Can Stablecoins be Stable?
Working paper by Adrien d’Avernas, Vincent Maurin and Quentin Vandeweyer May 14, 2022.
Many financial markets have fallen sharply in recent weeks. The collapse in cryptocurrencies has been even more dramatic. The fall was particularly sharp for stablecoins, crypto currencies designed to be pegged to the value of traditional currencies, often the U.S. dollar. One of the largest stablecoins, Terra, collapsed and lost all of its value.
In this paper, the authors study algorithmic stablecoins and provide a dynamic model that might help understand what’s going on with Terra.
What’s an algorithmic stablecoin?
Fundamentally the idea is simple: you maintain a peg by dynamically adjusting stablecoin supply to match the demand so that the price doesn’t change.
How is that possible? Creating more stablecoins to accommodate a positive demand shock is easy: you launch the printing press. The problem comes from removing stablecoins in buy-back operations because you need to give something in exchange.
Algorithmic platforms solve that problem by buying stablecoins today and selling claims to future stablecoin distribution called a “governance token.” This is the Luna token for Terra and equity shares in the real world. In other words, to reduce the supply of stablecoins, you have to dilute your shareholders.
Pure algorithmic stablecoin will always have a zero-value equilibrium no matter what you do. The price of stablecoins depends on their user value and the ability of the platform to keep the peg, which itself depends on the price of stablecoins. Hence there always exists a fixed point with no stablecoin value.
This zero-value equilibrium is complemented by another one in which the platform maintains the peg and has a positive value, provided that the platform keeps growing and is able to commit to dynamic supply adjustments.
What’s the catch, and what happened to Terra?
First, this second equilibrium only exists when the demand for stablecoins keeps growing. You need to be able to create future coins to justify governance token valuation. That’s the Ponzi element that many are talking about.

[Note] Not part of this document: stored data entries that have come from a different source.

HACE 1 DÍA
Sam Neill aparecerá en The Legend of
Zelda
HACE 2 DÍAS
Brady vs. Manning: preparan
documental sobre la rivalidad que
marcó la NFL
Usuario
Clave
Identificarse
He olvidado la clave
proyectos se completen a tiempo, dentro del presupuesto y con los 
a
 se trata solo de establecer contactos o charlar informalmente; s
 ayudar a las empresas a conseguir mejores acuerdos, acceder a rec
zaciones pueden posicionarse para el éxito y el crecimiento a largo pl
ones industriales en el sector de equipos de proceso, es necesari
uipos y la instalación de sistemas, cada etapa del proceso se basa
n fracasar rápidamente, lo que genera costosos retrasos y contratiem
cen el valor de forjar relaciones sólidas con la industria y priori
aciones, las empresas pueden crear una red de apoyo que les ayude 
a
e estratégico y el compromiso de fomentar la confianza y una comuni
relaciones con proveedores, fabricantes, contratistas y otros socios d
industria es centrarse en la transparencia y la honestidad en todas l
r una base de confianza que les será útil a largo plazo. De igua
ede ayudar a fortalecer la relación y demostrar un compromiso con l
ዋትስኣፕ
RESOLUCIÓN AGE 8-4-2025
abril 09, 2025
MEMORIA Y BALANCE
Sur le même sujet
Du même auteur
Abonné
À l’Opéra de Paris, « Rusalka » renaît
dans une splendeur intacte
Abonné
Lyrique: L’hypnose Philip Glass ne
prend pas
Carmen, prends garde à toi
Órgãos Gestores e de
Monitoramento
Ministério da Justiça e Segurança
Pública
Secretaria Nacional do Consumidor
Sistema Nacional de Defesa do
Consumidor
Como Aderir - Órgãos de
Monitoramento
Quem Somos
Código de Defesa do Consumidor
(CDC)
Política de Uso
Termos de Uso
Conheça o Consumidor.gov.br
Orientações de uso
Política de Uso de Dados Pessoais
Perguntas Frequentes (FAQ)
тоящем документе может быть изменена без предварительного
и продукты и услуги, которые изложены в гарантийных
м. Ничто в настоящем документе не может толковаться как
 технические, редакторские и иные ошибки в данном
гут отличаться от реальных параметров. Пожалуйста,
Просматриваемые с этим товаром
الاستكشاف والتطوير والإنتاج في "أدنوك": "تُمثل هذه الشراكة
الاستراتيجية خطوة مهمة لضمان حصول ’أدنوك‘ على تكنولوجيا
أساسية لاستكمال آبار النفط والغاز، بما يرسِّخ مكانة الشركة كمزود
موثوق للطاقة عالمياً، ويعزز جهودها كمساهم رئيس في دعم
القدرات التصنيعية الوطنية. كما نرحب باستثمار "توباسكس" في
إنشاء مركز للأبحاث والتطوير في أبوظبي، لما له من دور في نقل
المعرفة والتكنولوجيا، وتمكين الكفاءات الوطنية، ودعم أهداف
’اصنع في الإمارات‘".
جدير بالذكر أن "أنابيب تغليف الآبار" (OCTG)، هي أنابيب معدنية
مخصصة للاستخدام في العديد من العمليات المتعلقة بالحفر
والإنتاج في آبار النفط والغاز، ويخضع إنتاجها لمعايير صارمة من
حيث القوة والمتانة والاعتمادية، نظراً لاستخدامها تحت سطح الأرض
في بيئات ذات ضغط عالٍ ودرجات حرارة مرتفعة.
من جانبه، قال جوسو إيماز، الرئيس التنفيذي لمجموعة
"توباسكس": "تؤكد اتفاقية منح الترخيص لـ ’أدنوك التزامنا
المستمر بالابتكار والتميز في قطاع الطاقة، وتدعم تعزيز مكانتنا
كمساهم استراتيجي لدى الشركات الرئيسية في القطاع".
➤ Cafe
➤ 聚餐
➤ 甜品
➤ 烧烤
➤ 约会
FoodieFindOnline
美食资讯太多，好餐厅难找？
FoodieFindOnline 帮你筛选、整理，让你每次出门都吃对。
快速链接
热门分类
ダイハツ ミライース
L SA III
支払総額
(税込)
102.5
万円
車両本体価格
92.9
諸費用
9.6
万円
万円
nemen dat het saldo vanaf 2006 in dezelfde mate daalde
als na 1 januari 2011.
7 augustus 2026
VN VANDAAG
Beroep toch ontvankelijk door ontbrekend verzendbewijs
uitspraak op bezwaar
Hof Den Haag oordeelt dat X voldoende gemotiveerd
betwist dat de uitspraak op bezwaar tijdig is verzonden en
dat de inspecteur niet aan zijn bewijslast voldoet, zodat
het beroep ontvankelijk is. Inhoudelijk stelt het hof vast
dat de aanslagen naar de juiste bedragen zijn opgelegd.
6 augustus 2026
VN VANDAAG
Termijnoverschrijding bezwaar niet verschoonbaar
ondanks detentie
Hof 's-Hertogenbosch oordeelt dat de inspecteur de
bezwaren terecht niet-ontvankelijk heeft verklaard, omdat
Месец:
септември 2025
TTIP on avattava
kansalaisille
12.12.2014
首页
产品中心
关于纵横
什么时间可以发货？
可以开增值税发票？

Second, although this second stable-peg equilibrium is able to accommodate small demand shocks, it is vulnerable to large negative shocks. This arises when the shock is so large that the system has to remove more reserves than what all governance tokens are worth.
This could, for instance, be generated by a speculative attack on the platform driven by speculators shorting the stablecoin and betting on the platform breaking the buck.
This is likely what happened to Terra between May 9 and 11, as Luna's price fell from $89 per coin to less than a dollar, and today virtually zero. The platform became effectively bankrupt.
What happens then? The platform is unable to make necessary supply reductions as it has nothing to sell to buy back stablecoins. The price of the governance token is zero because buying at a positive value results in the platform expropriating you to reduce stablecoin supply.
Stablecoin price fluctuates between zero and one as investors are betting for demand to resume to a point where buying back stablecoins and restoring the peg becomes profitable. The alternative is that it gets absorbed by the zero-value equilibrium.